[[ Supplied material, beginning ]]

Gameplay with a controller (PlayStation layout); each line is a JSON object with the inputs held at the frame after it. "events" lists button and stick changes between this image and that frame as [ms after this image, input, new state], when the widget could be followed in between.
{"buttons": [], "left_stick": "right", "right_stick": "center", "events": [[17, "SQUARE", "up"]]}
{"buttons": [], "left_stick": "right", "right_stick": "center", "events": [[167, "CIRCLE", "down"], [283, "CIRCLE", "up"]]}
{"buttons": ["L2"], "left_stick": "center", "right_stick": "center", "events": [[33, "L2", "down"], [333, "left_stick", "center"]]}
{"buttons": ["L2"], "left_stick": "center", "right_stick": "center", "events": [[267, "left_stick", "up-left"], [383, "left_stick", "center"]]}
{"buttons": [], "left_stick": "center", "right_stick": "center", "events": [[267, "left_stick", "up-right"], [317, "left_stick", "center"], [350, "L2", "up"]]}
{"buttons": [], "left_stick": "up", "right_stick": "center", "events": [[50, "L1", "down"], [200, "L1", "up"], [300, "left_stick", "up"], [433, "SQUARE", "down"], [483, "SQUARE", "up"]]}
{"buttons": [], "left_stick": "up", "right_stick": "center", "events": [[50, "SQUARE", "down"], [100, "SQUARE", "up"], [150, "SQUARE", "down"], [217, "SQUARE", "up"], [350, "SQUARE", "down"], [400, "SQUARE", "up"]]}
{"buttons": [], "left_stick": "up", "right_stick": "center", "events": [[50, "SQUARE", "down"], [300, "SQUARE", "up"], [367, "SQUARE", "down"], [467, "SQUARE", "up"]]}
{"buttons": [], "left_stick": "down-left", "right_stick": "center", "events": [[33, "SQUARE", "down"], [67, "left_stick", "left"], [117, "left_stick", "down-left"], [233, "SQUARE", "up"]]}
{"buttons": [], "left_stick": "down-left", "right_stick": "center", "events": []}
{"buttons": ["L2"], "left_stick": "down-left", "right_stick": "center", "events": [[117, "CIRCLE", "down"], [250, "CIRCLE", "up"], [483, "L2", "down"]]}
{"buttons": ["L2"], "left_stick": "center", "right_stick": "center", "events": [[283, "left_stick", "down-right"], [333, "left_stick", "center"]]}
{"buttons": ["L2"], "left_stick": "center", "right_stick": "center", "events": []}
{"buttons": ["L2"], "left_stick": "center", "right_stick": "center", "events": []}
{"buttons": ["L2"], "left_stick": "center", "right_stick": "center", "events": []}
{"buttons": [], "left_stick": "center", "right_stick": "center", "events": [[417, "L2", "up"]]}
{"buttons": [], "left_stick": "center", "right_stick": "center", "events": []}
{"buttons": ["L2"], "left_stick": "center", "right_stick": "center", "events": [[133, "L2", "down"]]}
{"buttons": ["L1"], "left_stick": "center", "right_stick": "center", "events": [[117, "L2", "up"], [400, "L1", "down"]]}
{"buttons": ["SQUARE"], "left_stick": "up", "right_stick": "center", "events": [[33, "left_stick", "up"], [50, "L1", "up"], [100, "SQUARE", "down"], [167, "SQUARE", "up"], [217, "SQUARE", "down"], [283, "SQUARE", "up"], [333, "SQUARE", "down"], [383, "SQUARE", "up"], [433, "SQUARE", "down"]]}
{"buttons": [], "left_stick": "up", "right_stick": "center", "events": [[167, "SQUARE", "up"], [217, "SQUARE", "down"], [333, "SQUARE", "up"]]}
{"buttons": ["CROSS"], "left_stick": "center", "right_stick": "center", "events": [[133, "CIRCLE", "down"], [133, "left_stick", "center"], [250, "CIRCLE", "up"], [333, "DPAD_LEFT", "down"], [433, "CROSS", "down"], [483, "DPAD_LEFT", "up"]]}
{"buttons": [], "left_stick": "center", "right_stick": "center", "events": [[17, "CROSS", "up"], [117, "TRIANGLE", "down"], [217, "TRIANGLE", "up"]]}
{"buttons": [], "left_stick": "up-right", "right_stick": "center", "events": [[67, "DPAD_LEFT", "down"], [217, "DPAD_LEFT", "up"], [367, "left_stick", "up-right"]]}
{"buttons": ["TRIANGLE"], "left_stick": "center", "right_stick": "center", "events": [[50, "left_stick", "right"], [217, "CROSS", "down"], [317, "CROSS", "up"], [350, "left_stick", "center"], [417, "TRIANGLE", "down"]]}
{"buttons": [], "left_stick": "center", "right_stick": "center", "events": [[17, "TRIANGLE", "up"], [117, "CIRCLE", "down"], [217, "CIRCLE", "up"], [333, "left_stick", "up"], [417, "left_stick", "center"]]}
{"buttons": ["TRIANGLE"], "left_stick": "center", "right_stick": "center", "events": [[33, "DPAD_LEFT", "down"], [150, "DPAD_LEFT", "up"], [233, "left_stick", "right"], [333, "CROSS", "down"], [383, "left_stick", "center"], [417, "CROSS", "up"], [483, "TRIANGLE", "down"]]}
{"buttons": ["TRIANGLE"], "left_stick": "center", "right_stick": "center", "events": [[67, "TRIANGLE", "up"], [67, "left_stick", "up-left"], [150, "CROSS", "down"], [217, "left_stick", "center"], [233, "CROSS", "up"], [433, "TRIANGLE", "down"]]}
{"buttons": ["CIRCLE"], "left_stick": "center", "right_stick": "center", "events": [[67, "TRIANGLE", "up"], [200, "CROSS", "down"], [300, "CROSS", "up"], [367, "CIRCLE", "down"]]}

[[ Supplied material, end ]]

§ **Task objective**: For each record above, print an exact copy.

§ **Response to the exercise**:
Gameplay with a controller (PlayStation layout); each line is a JSON object with the inputs held at the frame after it. "events" lists button and stick changes between this image and that frame as [ms after this image, input, new state], when the widget could be followed in between.
{"buttons": [], "left_stick": "right", "right_stick": "center", "events": [[17, "SQUARE", "up"]]}
{"buttons": [], "left_stick": "right", "right_stick": "center", "events": [[167, "CIRCLE", "down"], [283, "CIRCLE", "up"]]}
{"buttons": ["L2"], "left_stick": "center", "right_stick": "center", "events": [[33, "L2", "down"], [333, "left_stick", "center"]]}
{"buttons": ["L2"], "left_stick": "center", "right_stick": "center", "events": [[267, "left_stick", "up-left"], [383, "left_stick", "center"]]}
{"buttons": [], "left_stick": "center", "right_stick": "center", "events": [[267, "left_stick", "up-right"], [317, "left_stick", "center"], [350, "L2", "up"]]}
{"buttons": [], "left_stick": "up", "right_stick": "center", "events": [[50, "L1", "down"], [200, "L1", "up"], [300, "left_stick", "up"], [433, "SQUARE", "down"], [483, "SQUARE", "up"]]}
{"buttons": [], "left_stick": "up", "right_stick": "center", "events": [[50, "SQUARE", "down"], [100, "SQUARE", "up"], [150, "SQUARE", "down"], [217, "SQUARE", "up"], [350, "SQUARE", "down"], [400, "SQUARE", "up"]]}
{"buttons": [], "left_stick": "up", "right_stick": "center", "events": [[50, "SQUARE", "down"], [300, "SQUARE", "up"], [367, "SQUARE", "down"], [467, "SQUARE", "up"]]}
{"buttons": [], "left_stick": "down-left", "right_stick": "center", "events": [[33, "SQUARE", "down"], [67, "left_stick", "left"], [117, "left_stick", "down-left"], [233, "SQUARE", "up"]]}
{"buttons": [], "left_stick": "down-left", "right_stick": "center", "events": []}
{"buttons": ["L2"], "left_stick": "down-left", "right_stick": "center", "events": [[117, "CIRCLE", "down"], [250, "CIRCLE", "up"], [483, "L2", "down"]]}
{"buttons": ["L2"], "left_stick": "center", "right_stick": "center", "events": [[283, "left_stick", "down-right"], [333, "left_stick", "center"]]}
{"buttons": ["L2"], "left_stick": "center", "right_stick": "center", "events": []}
{"buttons": ["L2"], "left_stick": "center", "right_stick": "center", "events": []}
{"buttons": ["L2"], "left_stick": "center", "right_stick": "center", "events": []}
{"buttons": [], "left_stick": "center", "right_stick": "center", "events": [[417, "L2", "up"]]}
{"buttons": [], "left_stick": "center", "right_stick": "center", "events": []}
{"buttons": ["L2"], "left_stick": "center", "right_stick": "center", "events": [[133, "L2", "down"]]}
{"buttons": ["L1"], "left_stick": "center", "right_stick": "center", "events": [[117, "L2", "up"], [400, "L1", "down"]]}
{"buttons": ["SQUARE"], "left_stick": "up", "right_stick": "center", "events": [[33, "left_stick", "up"], [50, "L1", "up"], [100, "SQUARE", "down"], [167, "SQUARE", "up"], [217, "SQUARE", "down"], [283, "SQUARE", "up"], [333, "SQUARE", "down"], [383, "SQUARE", "up"], [433, "SQUARE", "down"]]}
{"buttons": [], "left_stick": "up", "right_stick": "center", "events": [[167, "SQUARE", "up"], [217, "SQUARE", "down"], [333, "SQUARE", "up"]]}
{"buttons": ["CROSS"], "left_stick": "center", "right_stick": "center", "events": [[133, "CIRCLE", "down"], [133, "left_stick", "center"], [250, "CIRCLE", "up"], [333, "DPAD_LEFT", "down"], [433, "CROSS", "down"], [483, "DPAD_LEFT", "up"]]}
{"buttons": [], "left_stick": "center", "right_stick": "center", "events": [[17, "CROSS", "up"], [117, "TRIANGLE", "down"], [217, "TRIANGLE", "up"]]}
{"buttons": [], "left_stick": "up-right", "right_stick": "center", "events": [[67, "DPAD_LEFT", "down"], [217, "DPAD_LEFT", "up"], [367, "left_stick", "up-right"]]}
{"buttons": ["TRIANGLE"], "left_stick": "center", "right_stick": "center", "events": [[50, "left_stick", "right"], [217, "CROSS", "down"], [317, "CROSS", "up"], [350, "left_stick", "center"], [417, "TRIANGLE", "down"]]}
{"buttons": [], "left_stick": "center", "right_stick": "center", "events": [[17, "TRIANGLE", "up"], [117, "CIRCLE", "down"], [217, "CIRCLE", "up"], [333, "left_stick", "up"], [417, "left_stick", "center"]]}
{"buttons": ["TRIANGLE"], "left_stick": "center", "right_stick": "center", "events": [[33, "DPAD_LEFT", "down"], [150, "DPAD_LEFT", "up"], [233, "left_stick", "right"], [333, "CROSS", "down"], [383, "left_stick", "center"], [417, "CROSS", "up"], [483, "TRIANGLE", "down"]]}
{"buttons": ["TRIANGLE"], "left_stick": "center", "right_stick": "center", "events": [[67, "TRIANGLE", "up"], [67, "left_stick", "up-left"], [150, "CROSS", "down"], [217, "left_stick", "center"], [233, "CROSS", "up"], [433, "TRIANGLE", "down"]]}
{"buttons": ["CIRCLE"], "left_stick": "center", "right_stick": "center", "events": [[67, "TRIANGLE", "up"], [200, "CROSS", "down"], [300, "CROSS", "up"], [367, "CIRCLE", "down"]]}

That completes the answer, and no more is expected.